I have been scanning and photographing documents for years now and have a huge digital collection, but likewise have a huge collection of paper documents, photos, cards, letters, and every other type of document imaginable. Some of the documents are so trivial that I don't worry much about preservation, others are priceless. From time to time I like to look at some of the major preservation sites online to see if any of the recommendations have changed in the last few months or so.
My favorite place for information is the Library of Congress. But I have found a lot of information on the National Archives Website also. The amount of information is phenomenal and very all inclusive. I guess the real challenge is time to preserve so many documents, space to store them and how to file them when they are stored. We have boxes of documents stored all through our house. I presently have almost 61,000 digitized documents with almost that many left to scan. I hope I live long enough to process all that information into usable formats.
FamilySearch Record Search has added over 500,000 records from the Cook County, Illinois Birth Certificate records. The collection includes the City of Chicago and covers the time period from 1878 to 1922 containing over 1.5 million names. From the FamilySearch Wiki:
Legislation in 1819 required physicians to record births and deaths for their practices. They were then to transmit the information to their medical society who was to publish the information in the newspapers. In 1843 a law was passed where relatives of a deceased person could appear before the clerk of the county commissioner’s court and report information regarding the death. The recording of vital records was voluntary until 1877 so few births and deaths were recorded. A fire in 1871 destroyed the Cook County Courthouse and nearly all previous records housed there. The few existing originals that were created by the county clerk may be found in the county clerk’s office or in the Illinois Regional Archives Depository (IRAD Health). In 1877 the State Board of Health was created to supervise registration of births and deaths. All births and deaths were to be reported to the county clerk by physicians. However, many were still not registered because the penalties for non-compliance were weak. In 1915 the state of Illinois gave the responsibility of recording births and deaths to local registrars who reported the information to the county clerk and the State Board of Health (now know as the Illinois Department of Public. By 1919 it is estimated that 95% of the population was recorded in the vital records.
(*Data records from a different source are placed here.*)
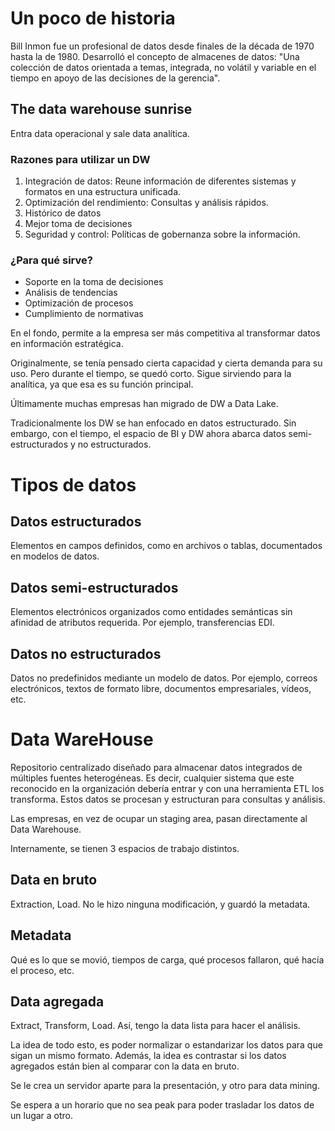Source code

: # Un poco de historia
Bill Inmon fue un profesional de datos desde finales de la década de 1970 hasta la de 1980. Desarrolló el concepto de almacenes de datos: "Una colección de datos orientada a temas, integrada, no volátil y variable en el tiempo en apoyo de las decisiones de la gerencia".

## The data warehouse sunrise
Entra data operacional y sale data analítica.

### Razones para utilizar un DW
1. Integración de datos: Reune información de diferentes sistemas y formatos en una estructura unificada.
2. Optimización del rendimiento: Consultas y análisis rápidos.
3. Histórico de datos
4. Mejor toma de decisiones
5. Seguridad y control: Políticas de gobernanza sobre la información.

### ¿Para qué sirve?
- Soporte en la toma de decisiones
- Análisis de tendencias
- Optimización de procesos
- Cumplimiento de normativas

En el fondo, permite a la empresa ser más competitiva al transformar datos en información estratégica.

Originalmente, se tenía pensado cierta capacidad y cierta demanda para su uso. Pero durante el tiempo, se quedó corto. Sigue sirviendo para la analítica, ya que esa es su función principal.

Últimamente muchas empresas han migrado de DW a Data Lake.

Tradicionalmente los DW se han enfocado en datos estructurado. Sin embargo, con el tiempo, el espacio de BI y DW ahora abarca datos semi-estructurados y no estructurados.

# Tipos de datos
## Datos estructurados
Elementos en campos definidos, como en archivos o tablas, documentados en modelos de datos.

## Datos semi-estructurados
Elementos electrónicos organizados como entidades semánticas sin afinidad de atributos requerida. Por ejemplo, transferencias EDI.

## Datos no estructurados
Datos no predefinidos mediante un modelo de datos. Por ejemplo, correos electrónicos, textos de formato libre, documentos empresariales, vídeos, etc.

# Data WareHouse
Repositorio centralizado diseñado para almacenar datos integrados de múltiples fuentes heterogéneas. Es decir, cualquier sistema que este reconocido en la organización debería entrar y con una herramienta ETL los transforma. 
Estos datos se procesan y estructuran para consultas y análisis. 

Las empresas, en vez de ocupar un staging area, pasan directamente al Data Warehouse.

Internamente, se tienen 3 espacios de trabajo distintos.

## Data en bruto
Extraction, Load. No le hizo ninguna modificación, y guardó la metadata.
## Metadata
Qué es lo que se movió, tiempos de carga, qué procesos fallaron, qué hacía el proceso, etc.
## Data agregada
Extract, Transform, Load. Así, tengo la data lista para hacer el análisis. 

La idea de todo esto, es poder normalizar o estandarizar los datos para que sigan un mismo formato. 
Además, la idea es contrastar si los datos agregados están bien al comparar con la data en bruto. 

Se le crea un servidor aparte para la presentación, y otro para data mining. 

Se espera a un horario que no sea peak para poder trasladar los datos de un lugar a otro.

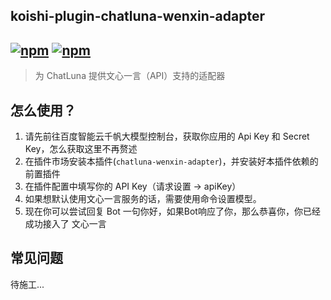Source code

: ## koishi-plugin-chatluna-wenxin-adapter

## [![npm](https://img.shields.io/npm/v/koishi-plugin-chatluna-wenxin-adapter)](https://www.npmjs.com/package/koishi-plugin-chatluna-wenxin) [![npm](https://img.shields.io/npm/dm/koishi-plugin-chatluna-wenxin-adapter)](https://www.npmjs.com/package//koishi-plugin-chatluna-wenxin-adapter)

> 为 ChatLuna 提供文心一言（API）支持的适配器

## 怎么使用？

1. 请先前往百度智能云千帆大模型控制台，获取你应用的 Api Key 和 Secret Key，怎么获取这里不再赘述
2. 在插件市场安装本插件(`chatluna-wenxin-adapter`)，并安装好本插件依赖的前置插件
3. 在插件配置中填写你的 API Key（请求设置 -> apiKey）
4. 如果想默认使用文心一言服务的话，需要使用命令设置模型。
5. 现在你可以尝试回复 Bot 一句你好，如果Bot响应了你，那么恭喜你，你已经成功接入了 文心一言

## 常见问题

待施工...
Marriage returns were submitted to the county clerk by the minister or justice of the peace who performed the marriage. Most of these records were also destroyed by the fire in 1871. Only a few marriage records exist prior to the fire. Couples were not required to obtain a marriage license until 1877. A statewide register of marriages was started in 1962 as county clerks forwarded marriage information to the Illinois Department of Health. By 1918, it is estimated that the vital records covered 95% of the population. A few marriage records have markers shaped like spades that indicate records with document numbering problems. When searching the collection displays a image with such markings, a second search might yield an unmarked marriage record with a new number without spades.
New records were also added to the Netherlands, Gelderland Province Civil Registration. The collection contains only images but the are arranged by municipality. Again, from the FamilySearch Wiki: "Record types found on the films are births, marriages, deaths, 10 year indexes, marriage intentions, marriage proclamations, and marriage supplements. The events are recorded either totally by hand or in partially pre-printed books where the information is then entered by hand."